Kraft Heinz saw net sales decline in the final quarter of the year as a drop in sales volumes outstripped price rises in the period.
Net sales in the three months to 31 December fell 7.1% to €6.9bn, largely driven by a 6.1% impact from the inclusion of a 53rd trading week in the prior year.
Organic net sales declined by 0.7% despite a 3.7% increase in pricing as volume/mix declined by 4.4%.
Kraft Heinz said volume driven by elasticity impacts from pricing actions and industry headwinds, particularly the reduction of SNAP (Supplemental Nutrition Assistance Program) benefits in the US.
Net income declined 14.6% versus the year-ago period to $757m, primarily driven by non-cash charges related to the $162m settlement of a UK defined benefit pension plan in the current year period, lower adjusted EBITDA versus the prior year period, and unrealised losses on commodity hedges in the current year period.
Gross profit margin increased 180 basis points to 33.8%, but a 5.3% decline in adjusted EBITDA was driven by the impact of the previous year’s 53rd week, higher supply chain costs, investment in market and R&D, commodity costs and unfavourable volume/mix.
For the full 2023 financial year, net sales increased 0.6% to $26.6bn, including a negative 1.8 percentage point impact from a 53rd week.
Net income increased 20.2% to $2.8bn, driven by higher adjusted EBITDA versus the prior year period and lower non-cash impairment losses.
“I’m proud of the results we delivered in 2023 and the progress we’ve made as a company throughout the year,” said Kraft Heinz CEO Carlos Abrams-Rivera.
“We delivered net sales growth across each of our key pillars: global foodservice, emerging markets, and US retail grow platforms. We laid out action plans early in 2023 to drive market share and volume improvement – and they worked. We also executed well against our efficiency programme, unlocking and powering it in large part with our tech-enabled methodology.
“In the fourth quarter, the industry faced headwinds that were driven by ongoing consumer pressure. Looking ahead, we expect some of these pressures to dissipate, particularly as the reduction in SNAP benefits is lapped.

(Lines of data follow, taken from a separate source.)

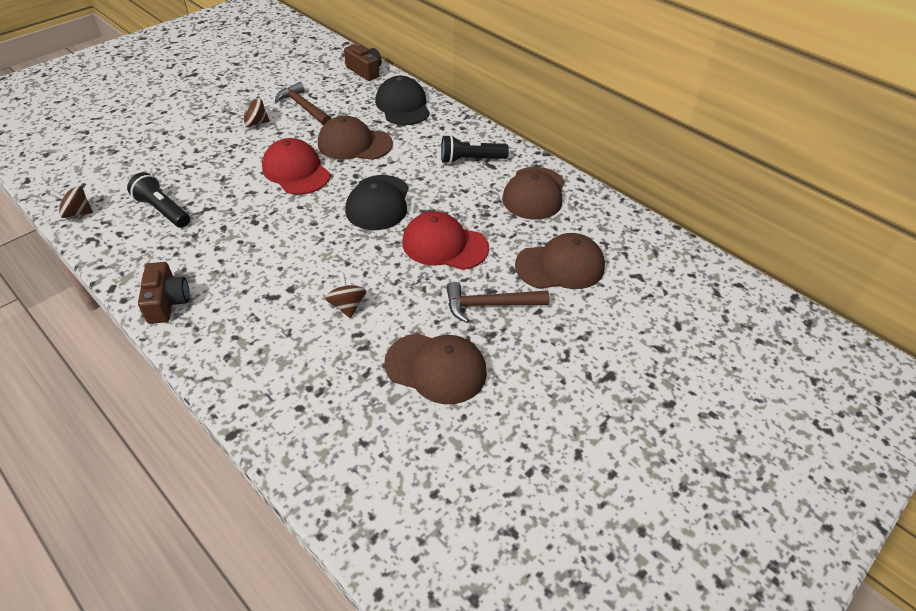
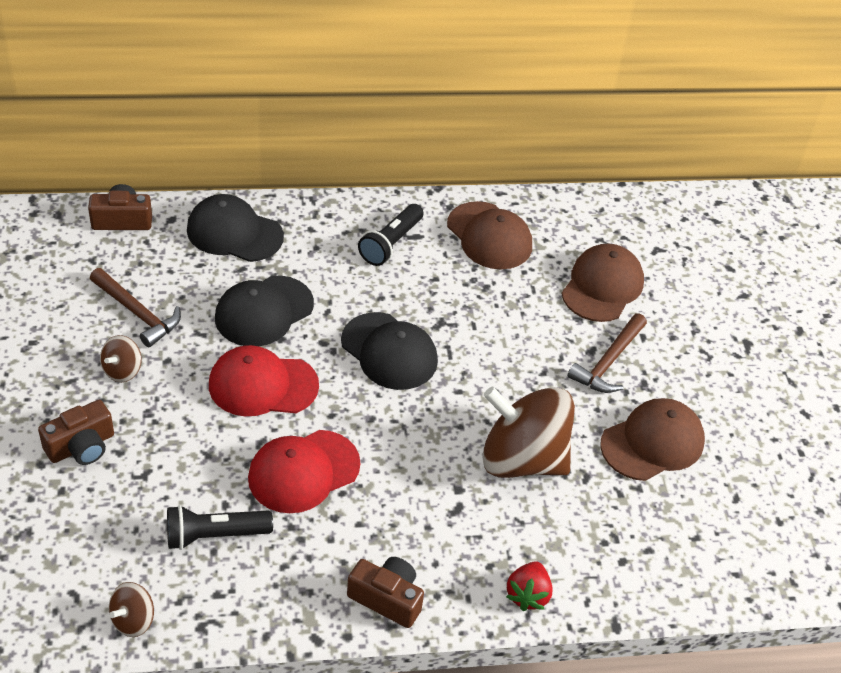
camera: 55 degrees left, 0 degrees up
(188, 137) = (81, 446): none -> brown camera
(223, 369) = (528, 595): none -> red strawberry
(303, 107) = (137, 313): brown hammer -> brown hammer turned 135 degrees counterclockwise
(347, 306) = (522, 459): brown spinning top -> brown spinning top, size x2.32
(354, 144) = (264, 311): brown cap -> black cap
(444, 245) = (502, 342): red cap -> red cap (303, 471)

“For 2024, we expect continued growth for Kraft Heinz. We’ll keep a strong focus on execution against our strategy, supported by investments we’re making in our brands and our people. We’re confident we have the right strategy in place to deliver profitable growth and create value for our stockholders.”
Bernstein analysts said the “mixed bag” of results were not too far from consensus estimates and its 2024 outlook was in line with expectations.
“Overall, it seems that Q1 24 will remain under pressure, but performance could improve thereafter as we lap the step up in SNAP spending from last year. Guidance seems appropriately conservative, given all the uncertainty over the pricing and volume outlook.”